Se tutto va bene, riuscirò a rientrare in casa indenne. Riporrò con cura i miei alimenti, nell’attesa di scongelarli a tempo debito.
Non oso però immaginare che reazione potrebbe avere mia nonna alla vista della mia tavola imbandita di surgelati. Mi sento vagamente colpevole al pensiero che lei preparerà i suoi cannelloni ripieni di ricotta di bufala e le sue zeppole di patate ricoperte di granelli di zucchero.

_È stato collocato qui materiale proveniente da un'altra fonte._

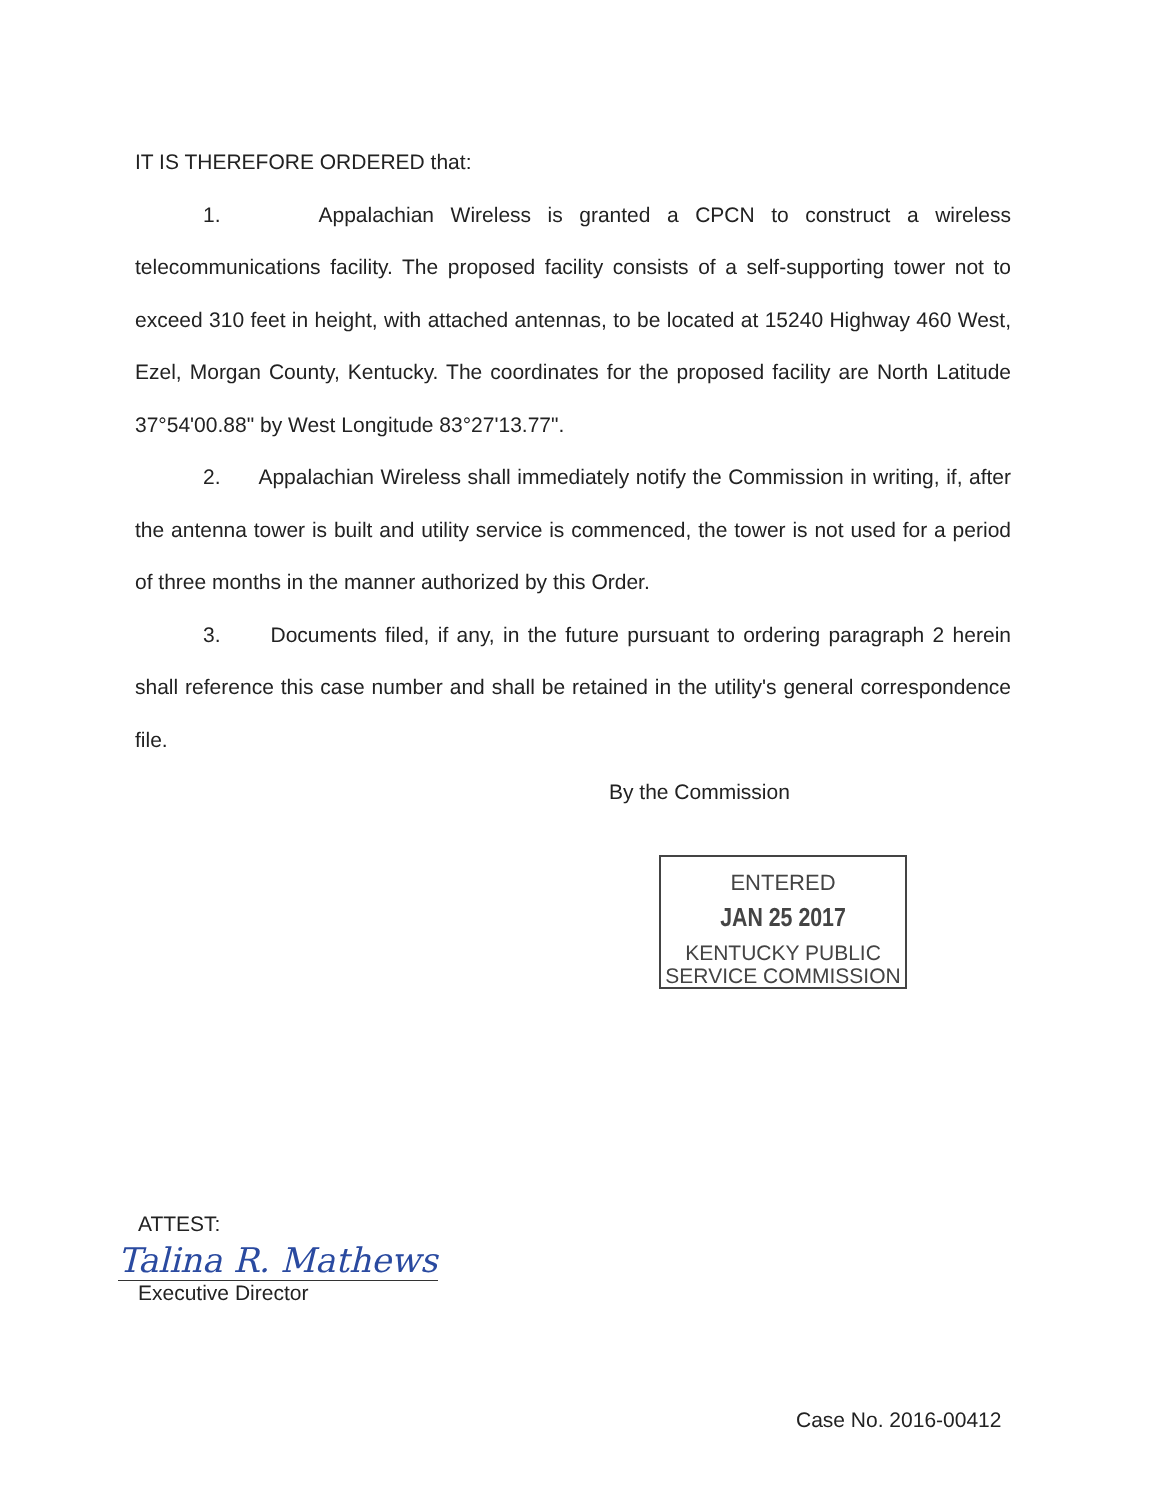IT IS THEREFORE ORDERED that:
1. Appalachian Wireless is granted a CPCN to construct a wireless telecommunications facility. The proposed facility consists of a self-supporting tower not to exceed 310 feet in height, with attached antennas, to be located at 15240 Highway 460 West, Ezel, Morgan County, Kentucky. The coordinates for the proposed facility are North Latitude 37°54'00.88" by West Longitude 83°27'13.77".
2. Appalachian Wireless shall immediately notify the Commission in writing, if, after the antenna tower is built and utility service is commenced, the tower is not used for a period of three months in the manner authorized by this Order.
3. Documents filed, if any, in the future pursuant to ordering paragraph 2 herein shall reference this case number and shall be retained in the utility's general correspondence file.
By the Commission
ENTERED
JAN 25 2017
KENTUCKY PUBLIC
SERVICE COMMISSION
ATTEST:
Talina R. Mathews
Executive Director
Case No. 2016-00412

Io mi limiterò a: aprire il surgelatore, scartare i prodotti, lanciarli nel forno in attesa di scongelare a fuoco lento il cappone ripieno, elemento portante del pasto per raggiungere un certo grado di sazietà. Ho il netto presentimento che qui un buon numero di nonne siederebbe con piacere alla mia tavola progressista. In fin dei conti: quest’anno, tutto è permesso.
4 Commenti
Ti capisco e mi chiedo come sia possibile avere tanta voglia di fare niente dopo 9 mesi di lavoro da casa, eppure è cosi’. Buone feste!
Ciao Laura,
Grazie per avermi letta, innanzitutto!
Sì, un’amara constatazione, purtroppo.
A presto e buone feste a te,
Amalia
🙂
“Cinica sostenitrice dell’indipendenza emotiva” lo sarei pure io. Ci provo almeno. Ma è proprio quel connubio di cinica e emotivamente indipendente che spesso è in lotta dentro di me.
Un abbraccio,
Sil
Io e te, ci capiamo.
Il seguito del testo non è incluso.